La Cour suprême n’a pas annulé le droit à l’avortement, mais a renvoyé aux États la charge de légiférer sur le sujet. Certains d’entre eux, comme le Missouri, ont d’ailleurs annoncé quelques minutes après l’arrêt de la Cour suprême l’interdiction des interruptions volontaires de grossesse. “La Constitution ne fait aucune référence à l’avortement et aucun de ses articles ne protège implicitement ce droit”, justifie le juge Samuel Alito, qui a écrit l’arrêt.

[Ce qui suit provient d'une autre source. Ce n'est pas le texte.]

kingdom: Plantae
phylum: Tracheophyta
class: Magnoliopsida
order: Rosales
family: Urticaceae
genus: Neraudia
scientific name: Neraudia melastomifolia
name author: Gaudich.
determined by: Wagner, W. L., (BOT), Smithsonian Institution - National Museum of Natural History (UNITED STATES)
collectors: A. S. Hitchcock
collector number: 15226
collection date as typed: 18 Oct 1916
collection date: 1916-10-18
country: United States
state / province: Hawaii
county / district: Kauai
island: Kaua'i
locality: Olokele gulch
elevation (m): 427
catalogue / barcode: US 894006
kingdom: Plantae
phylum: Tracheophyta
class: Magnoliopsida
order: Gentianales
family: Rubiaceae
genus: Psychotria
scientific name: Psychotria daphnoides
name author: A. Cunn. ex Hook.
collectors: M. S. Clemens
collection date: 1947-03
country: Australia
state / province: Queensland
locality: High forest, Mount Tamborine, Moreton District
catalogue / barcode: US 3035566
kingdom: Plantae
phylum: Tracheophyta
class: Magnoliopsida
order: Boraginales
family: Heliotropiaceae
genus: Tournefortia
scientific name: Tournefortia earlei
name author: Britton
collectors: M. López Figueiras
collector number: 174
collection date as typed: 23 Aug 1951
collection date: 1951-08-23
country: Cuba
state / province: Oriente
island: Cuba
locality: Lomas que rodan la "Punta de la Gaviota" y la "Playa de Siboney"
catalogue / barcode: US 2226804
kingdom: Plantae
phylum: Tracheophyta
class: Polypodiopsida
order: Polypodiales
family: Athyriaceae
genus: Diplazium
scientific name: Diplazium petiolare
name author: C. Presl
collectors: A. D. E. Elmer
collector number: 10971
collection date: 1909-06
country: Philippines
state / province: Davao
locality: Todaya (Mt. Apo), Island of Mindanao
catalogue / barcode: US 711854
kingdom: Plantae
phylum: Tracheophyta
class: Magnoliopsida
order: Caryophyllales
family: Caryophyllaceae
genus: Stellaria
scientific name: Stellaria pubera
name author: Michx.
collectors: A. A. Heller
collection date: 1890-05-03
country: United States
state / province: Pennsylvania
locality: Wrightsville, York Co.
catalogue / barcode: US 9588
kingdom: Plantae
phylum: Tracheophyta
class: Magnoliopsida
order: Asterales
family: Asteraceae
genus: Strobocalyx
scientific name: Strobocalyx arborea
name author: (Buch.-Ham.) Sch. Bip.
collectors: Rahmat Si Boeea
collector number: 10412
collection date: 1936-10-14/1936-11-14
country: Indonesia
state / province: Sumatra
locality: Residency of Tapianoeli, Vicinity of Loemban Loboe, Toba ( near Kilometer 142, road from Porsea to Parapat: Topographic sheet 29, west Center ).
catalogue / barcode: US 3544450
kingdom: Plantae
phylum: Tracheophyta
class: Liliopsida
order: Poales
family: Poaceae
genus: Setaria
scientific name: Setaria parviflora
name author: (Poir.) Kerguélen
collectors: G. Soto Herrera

Dans un avis concurrent de celui de la majorité -ce qui signifie qu’il soutient le verdict mais souhaite ajouter un commentaire- le conservateur Clarence Thomas estime qu’il faut examiner d’autres jurisprudences qui concernent la vie privée des Américains et qui s’appuient sur le même argumentaire que Roe v. Wade. Selon lui, une “myriade de droits” ont été accordés et la Cour a “le devoir de corriger l’erreur” qu’elle a instaurée, écrit-il.
Une dérive conservatrice
Le juge Clarence Thomas cite trois autres arrêts dans son viseur:
– “Griswold v. Connecticut” de 1965 qui autorise la contraception
– “Lawrence v. Texas” de 2003 qui rend inconstitutionnelles les lois pénalisant les relations sexuelles entre personnes de même sexe
– et “Obergefell v. Hodges” de 2015 qui légalise le mariage des personnes de même sexe.
Par exemple, si la Constitution ne protège pas explicitement le droit à la contraception, son accès n’a pas à être garanti au niveau fédéral, estime en somme Clarence Thomas, nommé par George Bush père en 1991.
Cette dérive vers une Amérique toujours plus conservatrice avait été pointée du doigt par de nombreux défenseurs des droits LGBT et des femmes dès la fuite du brouillon de la décision début mai. “La décision de la Cour suprême sur l’avortement ouvre un champ des possibles qui est plutôt inquiétant. Elle serait en effet basée sur la remise en cause du droit à la vie privée. Or, de nombreuses décisions ont depuis été basées sur le même principe”, expliquait aussi au Huffpost Jean-Eric Branaa, maître de conférence à Paris 2 Panthéon Assas, et auteur de Kamala Harris: L’Amérique du futur (Nouveau Monde Eds).
“Le juge Thomas a explicitement appelé à reconsidérer le droit à l’égalité du mariage, le droit des couples à faire leurs choix en matière de contraception. C’est une voie extrême et dangereuse sur laquelle la Cour nous entraîne”, a alerté le président Joe Biden en réaction à la décision de l’institution.
Le mariage entre personnes du même sexe cible des conservateurs
Il s’agit pour l’instant uniquement de l’opinion d’un juge -sur les neuf qui constituent le temple du droit américain-, et rien ne dit qu’il arrivera à l’imposer aux autres. Les trois magistrats progressistes se sont dissociés de la majorité qui, selon eux, “met en danger d’autres droits à la vie privée, comme la contraception et les mariages homosexuels”.
La décision de ce vendredi 24 juin elle-même écrit d’ailleurs noir sur blanc que “rien dans cet arrêt ne doit être interprété comme remettant en doute des jurisprudences sans lien avec l’avortement”. L’un des juges conservateurs les plus récemment nommés, Brett Kavanaugh, va plus loin dans son propre argumentaire en affirmant que la remise en cause du droit à l’avortement “ne menace pas” les autres droits.
Mais le profond remaniement de la Cour suprême sous la présidence de Donald Trump, qui a nommé trois nouveaux juges, dont Brett Kavanaugh, et donné ainsi une franche majorité aux conservateurs, fait redouter aux démocrates, à des juristes et à de nombreuses associations que d’autres droits puissent être prochainement sur la sellette.